─── Document excerpt

Betts: Oh, this is such a beautiful and heartbreaking book. And, you know, even listening to you read that part, and it's August talking, but what I find most interesting and compelling is still the voices of the women, and I just wonder, where did those voices come from?

Toews: I think the voices came from the women that I've known all my life. I just remember from my childhood, and, and even now, still, you know, the, the conversations that we would have in my community, my Mennonite community, which was a very conservative, religious, fundamentalists colony. The women were so separated from the men. Our roles were so rigid. And so, we were often together, you know, communal stuff going on, and so there was a lot of talk. A lot of laughter, a lot of joking around, a lot of anger expressed, a lot of feelings. That kind of feeling and emotion was sort of frowned on by the church, but when we women got together, you know, it was there, and it was expressed. And so I just tried to remember that and apply that kind of, um, I don't know, the way of talking that I remembered from my Mennonite relatives to the women in the book.

Hardy: When it actually came time to develop those eight specific characters, did you meet the individual characters as you wrote, or did you already have an idea of like, who Salome was going to be, for example, when you started writing? They're a monolith, you know, like the women, um, women talking, but they're also really profoundly individual.

Betts: That's, that's a craft question right there. That's, that's like an interesting craft question. We about to learn how to, how to characterize.

──────
─── Records shown

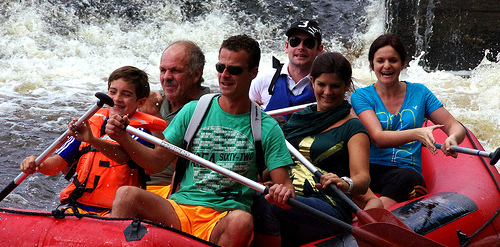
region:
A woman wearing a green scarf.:
[281, 70, 361, 127]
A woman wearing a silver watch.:
[318, 153, 357, 193]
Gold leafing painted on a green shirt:
[293, 124, 345, 187]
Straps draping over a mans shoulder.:
[186, 90, 290, 160]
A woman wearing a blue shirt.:
[362, 77, 430, 189]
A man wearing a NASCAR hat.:
[281, 18, 345, 45]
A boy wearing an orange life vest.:
[63, 92, 142, 214]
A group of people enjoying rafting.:
[72, 33, 493, 223]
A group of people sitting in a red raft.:
[31, 28, 494, 244]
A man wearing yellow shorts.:
[143, 182, 252, 242]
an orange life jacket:
[82, 110, 134, 201]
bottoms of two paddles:
[351, 206, 436, 243]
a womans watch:
[340, 171, 362, 197]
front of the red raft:
[6, 210, 130, 245]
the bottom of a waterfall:
[11, 5, 143, 63]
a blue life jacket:
[274, 73, 311, 123]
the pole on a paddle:
[436, 144, 491, 152]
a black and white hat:
[284, 19, 325, 39]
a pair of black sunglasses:
[286, 33, 323, 51]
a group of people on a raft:
[63, 22, 448, 206]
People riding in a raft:
[1, 14, 498, 243]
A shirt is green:
[161, 92, 298, 213]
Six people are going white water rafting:
[1, 2, 498, 243]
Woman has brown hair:
[364, 30, 410, 83]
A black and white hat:
[282, 14, 328, 49]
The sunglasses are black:
[211, 57, 258, 81]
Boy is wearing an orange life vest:
[55, 61, 169, 210]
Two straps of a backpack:
[172, 89, 269, 194]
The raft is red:
[1, 115, 498, 245]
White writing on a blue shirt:
[350, 80, 448, 176]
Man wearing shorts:
[167, 192, 256, 244]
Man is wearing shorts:
[161, 190, 266, 241]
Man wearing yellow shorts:
[162, 190, 262, 244]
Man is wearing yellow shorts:
[161, 195, 259, 245]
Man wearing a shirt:
[166, 85, 294, 217]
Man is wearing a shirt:
[159, 91, 298, 211]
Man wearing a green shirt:
[160, 87, 294, 213]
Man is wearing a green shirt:
[162, 95, 296, 219]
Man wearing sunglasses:
[211, 55, 263, 75]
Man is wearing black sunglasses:
[215, 59, 257, 75]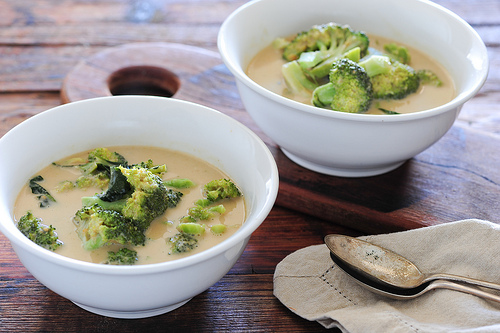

──────

**Tasks to perform:**
[a] Based on the interview excerpt, say whether each statement agrees with it. Give yes or no for each, along with the deciding words of the interview excerpt, quoted exactly.
(i) Toews says the women in her community were kept apart from the men.
(ii) Hardy's question concerns eight specific characters.
(iii) Toews says the church welcomed the open expression of feeling and emotion.
[b] Write out the part of the interview excerpt from "Betts: Oh, this is" to "voices come from?", copying it word for word.
The data come from a separate source and are unrelated to the interview excerpt.

**Full solutions:**
[a]
(i) Yes: "The women were so separated from the men."
(ii) Yes: "When it actually came time to develop those eight specific characters"
(iii) No: "That kind of feeling and emotion was sort of frowned on by the church"

[b]
Betts: Oh, this is such a beautiful and heartbreaking book. And, you know, even listening to you read that part, and it's August talking, but what I find most interesting and compelling is still the voices of the women, and I just wonder, where did those voices come from?